Chicago-based Boeing’s net sales for 2020 currently sits at 28 aircraft cancellations. The airline recorded its first orders of the year in February following a quiet January. BBAM announced an order for three converted 737-800 freighters and two weeks later All Nippon Airways (ANA) committed to a firm order for 15 Boeing 787 Dreamliners, with options for five more.

Despite logging 18 orders during the month, Boeing saw 41 Boeing 737 MAX cancellations from a global range of customers. Air Canada currently has 24 MAX aircraft grounded as a result of two 737 MAX 8 fatal crashes in Oct. 2018 and March 2019. The airline announced it had canceled 11 orders for the aircraft on March 11, worth $1.3 billion at list price. Despite the cancellations, Canada’s flag carrier still has 26 of the aircraft type on order.

Air Lease Corporation (ALC) also retracted nine 737 MAX aircraft from its order in February. The Los Angeles-based aircraft leasing company has ordered 150 of the aircraft type and already canceled 18 orders for the grounded jet in 2019. Despite 27 total cancellations, Reuters reported in January that the customer remains confident in the 737 MAX.

Chief Financial Officer Greg Willis told Reuters in January: “We are watching the situation, which is still very much evolving, but as we look out there are 7,000 737s that need to be replaced.”

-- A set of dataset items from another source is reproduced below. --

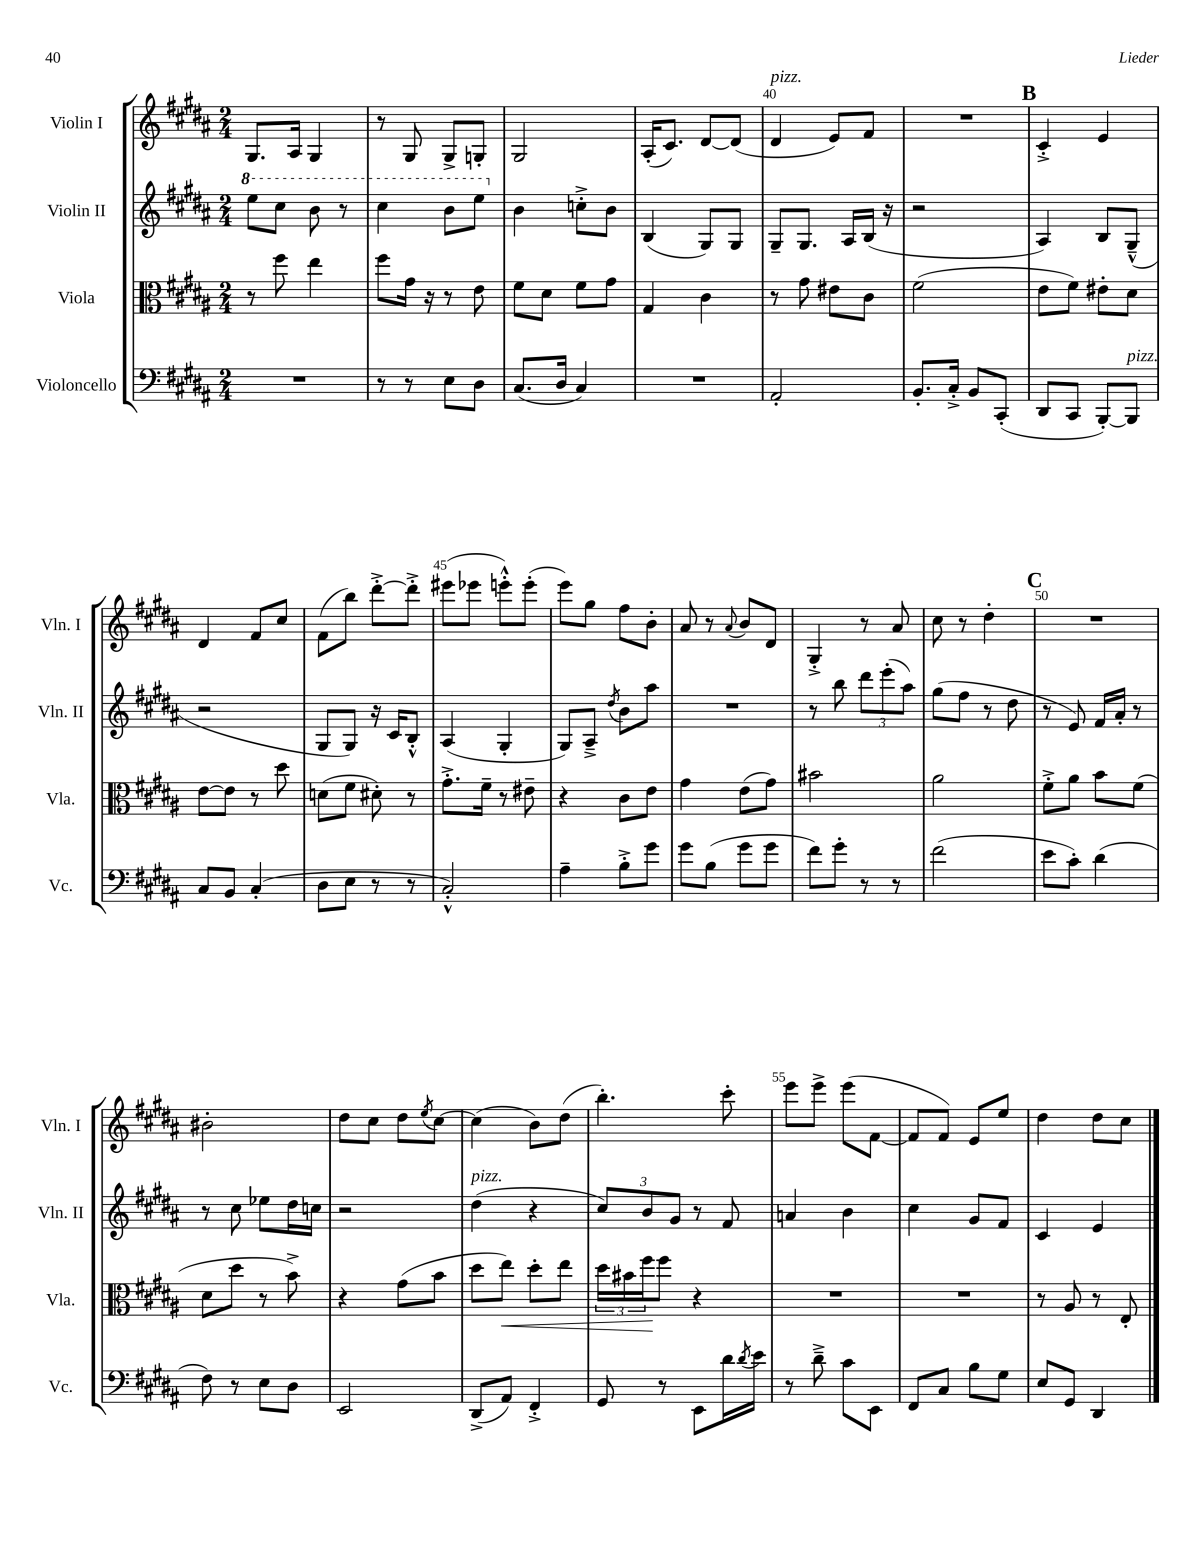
<<
\new StaffGroup <<
\new Staff = "s0" \with { instrumentName = "Violin I" shortInstrumentName = "Vln. I" } {
    \clef treble \key b \major \numericTimeSignature \time 2/4
    gis8. ais16 gis4 |
    r8 gis8 gis8-> g8-. |
    gis2 |
    ais16-.( cis'8.) dis'8~ dis'8( |
    dis'4^\markup { \italic "pizz." } e'8) fis'8 |
    R2 |
    \mark \markup { \bold "B" } cis'4-.-> e'4 |
    dis'4 fis'8 cis''8 |
    fis'8( b''8) dis'''8~-.-> dis'''8-.-> |
    eis'''8( ees'''8 e'''8-.-^) e'''8-.( |
    e'''8) gis''8 fis''8 b'8-. |
    ais'8 r8 \appoggiatura { ais'8 } b'8 dis'8 |
    gis4-.-> r8 ais'8 |
    cis''8 r8 dis''4-. |
    \mark \markup { \bold "C" } R2 |
    bis'2-. |
    dis''8 cis''8 dis''8 \acciaccatura { e''8 } cis''8~ |
    cis''4( b'8) dis''8( |
    b''4.-.) cis'''8-. |
    e'''8 e'''8-> e'''8( fis'8~ |
    fis'8 fis'8) e'8 e''8 |
    dis''4 dis''8 cis''8 \bar "|." |
}
\new Staff = "s1" \with { instrumentName = "Violin II" shortInstrumentName = "Vln. II" } {
    \clef treble \key b \major \numericTimeSignature \time 2/4
    \ottava #1 e'''8 cis'''8 b''8 r8 |
    cis'''4 b''8 e'''8 \ottava #0 |
    b'4 c''8-.-> b'8 |
    b4( gis8) gis8 |
    gis8-- gis8. ais16 b16( r16 |
    r2 |
    \mark \markup { \bold "B" } ais4) b8 gis8---^( |
    r2 |
    gis8 gis8) r16 cis'16 b8-.-^ |
    ais4( gis4-. |
    gis8) ais8---> \acciaccatura { dis''8 } b'8 ais''8 |
    R2 |
    r8 b''8 \tuplet 3/2 { dis'''8 e'''8-.( ais''8) } |
    gis''8( fis''8 r8 dis''8 |
    \mark \markup { \bold "C" } r8 e'8) fis'16 ais'16-. r8 |
    r8 cis''8 ees''8 dis''16 c''16 |
    r2 |
    dis''4^\markup { \italic "pizz." }( r4 |
    \tuplet 3/2 { cis''8) b'8 gis'8 } r8 fis'8 |
    a'4 b'4 |
    cis''4 gis'8 fis'8 |
    cis'4 e'4 \bar "|." |
}
\new Staff = "s2" \with { instrumentName = "Viola" shortInstrumentName = "Vla." } {
    \clef alto \key b \major \numericTimeSignature \time 2/4
    r8 fis''8 e''4 |
    fis''8 gis'16 r16 r8 e'8 |
    fis'8 dis'8 fis'8 gis'8 |
    gis4 cis'4 |
    r8 gis'8 eis'8 cis'8 |
    fis'2( |
    \mark \markup { \bold "B" } e'8 fis'8) eis'8-. dis'8 |
    e'8~ e'8 r8 dis''8 |
    d'8( fis'8 dis'8-.) r8 |
    gis'8.-.-> fis'16-- r8 eis'8-- |
    r4 cis'8 e'8 |
    gis'4 e'8( gis'8) |
    bis'2 |
    ais'2 |
    \mark \markup { \bold "C" } fis'8-.-> ais'8 b'8 fis'8( |
    dis'8 dis''8 r8 b'8->) |
    r4 gis'8( b'8 |
    dis''8 e''8\<) dis''8-. e''8 |
    \tuplet 3/2 { dis''16 bis'16 fis''16\! } fis''8 r4 |
    R2 |
    R2 |
    r8 ais8 r8 e8-. \bar "|." |
}
\new Staff = "s3" \with { instrumentName = "Violoncello" shortInstrumentName = "Vc." } {
    \clef bass \key b \major \numericTimeSignature \time 2/4
    R2 |
    r8 r8 e8 dis8 |
    cis8.( dis16 cis4) |
    R2 |
    ais,2-. |
    b,8.-. cis16-.-> b,8 cis,8-.( |
    \mark \markup { \bold "B" } dis,8 cis,8 b,,8~-.) b,,8^\markup { \italic "pizz." } |
    cis8 b,8 cis4-.( |
    dis8 e8 r8 r8 |
    cis2-.-^) |
    ais4-- b8-.-> gis'8 |
    gis'8 b8( gis'8 gis'8 |
    fis'8) gis'8-. r8 r8 |
    fis'2( |
    \mark \markup { \bold "C" } e'8 cis'8-.) dis'4( |
    fis8) r8 e8 dis8 |
    e,2 |
    dis,8->( ais,8) fis,4-.-> |
    gis,8 r8 e,8 dis'16 \acciaccatura { dis'8 } e'16 |
    r8 dis'8---> cis'8 e,8 |
    fis,8 cis8 b8 gis8 |
    e8 gis,8 dis,4 \bar "|." |
}
>>
>>
\layout { \context { \Score currentBarNumber = #36 \override BarNumber.break-visibility = ##(#f #t #t) barNumberVisibility = #(every-nth-bar-number-visible 5) } }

Oman Air is the first airline in the Middle East to cancel orders for the aircraft type following the grounding. The airline currently has five grounded 737 MAX 8s and five more on order after removing 10 of the aircraft from its orders. Despite being vocal about looking at other aircraft types and the impact the grounding has had on its operations, regional competitor Flydubai has not moved to cancel any orders as Oman Air has.

Japan Investment Adviser (JIA) also canceled 10 orders for the Boeing 737 MAX in February, valued at $1.12 billion. The Tokyo-based leasing company originally committed to purchasing the aircraft type at the 2017 Paris Air Show. A Boeing Business Jet customer also canceled one 737 MAX order in February. 

Stored 737 MAX aircraft await to fly at Paine Field. (Photo: AirlineGeeks | Katie Bailey)

In total, the 737 MAX program has seen 59 aircraft cancellations since the global grounding of the jet last March. Despite the cancellations, Seeking Alpha reports that ALC’s $1.3 billion 737 MAX cancellations were offset by new orders for Boeing 787 aircraft valued slightly higher than the canceled orders. Oman Air also used its 737 MAX cancellations as an opportunity to order additional Dreamliners.

It’s been over a year since the aircraft was grounded by global aviation regulatory bodies and airlines have been forced to adapt to the situation by canceling thousands of flights daily and slashing growth plans for 2020. The COVID-19 pandemic has built further uncertainty for 737 MAX operators around the globe as travel demand suddenly weakened. As a result, more airlines are expected to reduce their orders for an aircraft that currently has a backlog exceeding 4,600 jets.

The aircraft manufacture halted production of the aircraft in early 2020, but in a glimpse of hope for the grounded jet, sources close to the manufacture say Boeing is currently planning to restart production of the 737 MAX by May 2020.